EXERCISE DIRECTIONS
Copy the records below word for word, beginning at the line that contains "Where is 合计 nearest to the value 277?" and ending with the line that contains "Which series has". Include both of those lines and nothing else.

INFORMATION SHOWN
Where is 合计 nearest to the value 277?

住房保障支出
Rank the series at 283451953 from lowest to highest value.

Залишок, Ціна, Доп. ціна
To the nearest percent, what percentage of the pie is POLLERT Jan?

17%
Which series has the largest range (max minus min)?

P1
---
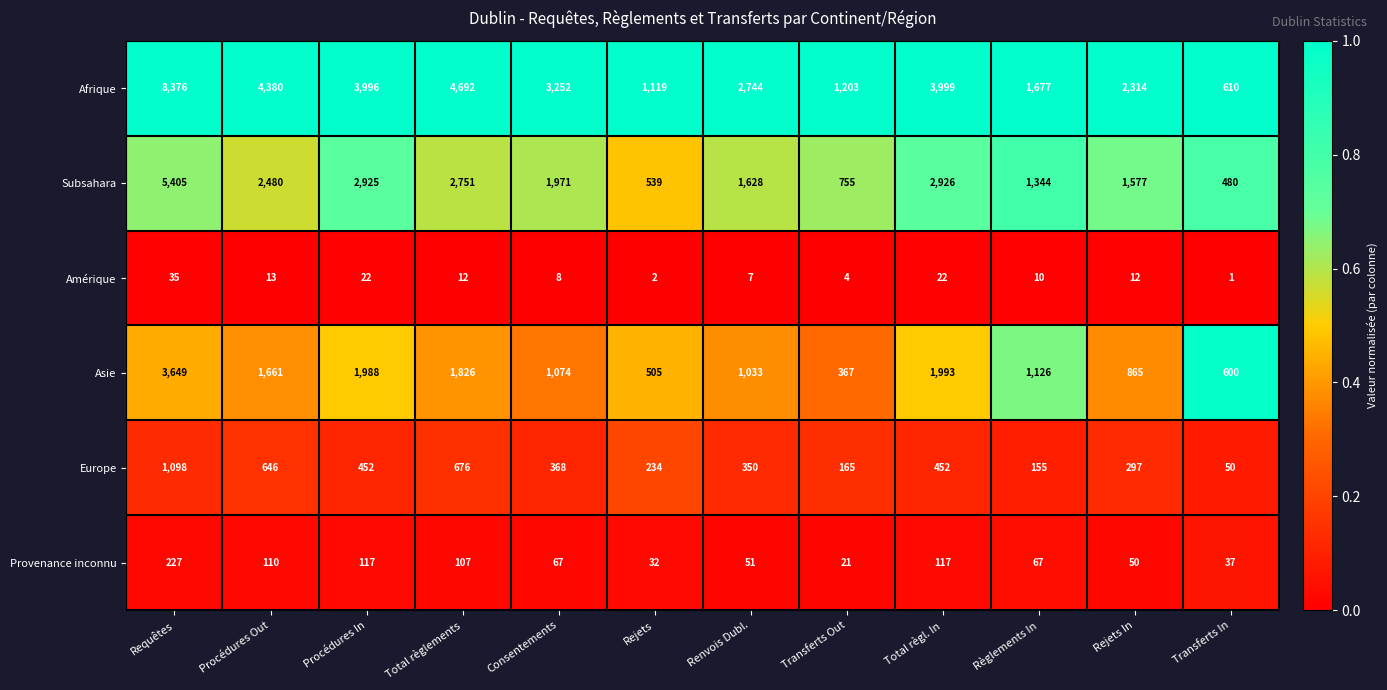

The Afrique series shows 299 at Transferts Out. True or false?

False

EXERCISE RESPONSE
Where is 合计 nearest to the value 277?

住房保障支出
Rank the series at 283451953 from lowest to highest value.

Залишок, Ціна, Доп. ціна
To the nearest percent, what percentage of the pie is POLLERT Jan?

17%
Which series has the largest range (max minus min)?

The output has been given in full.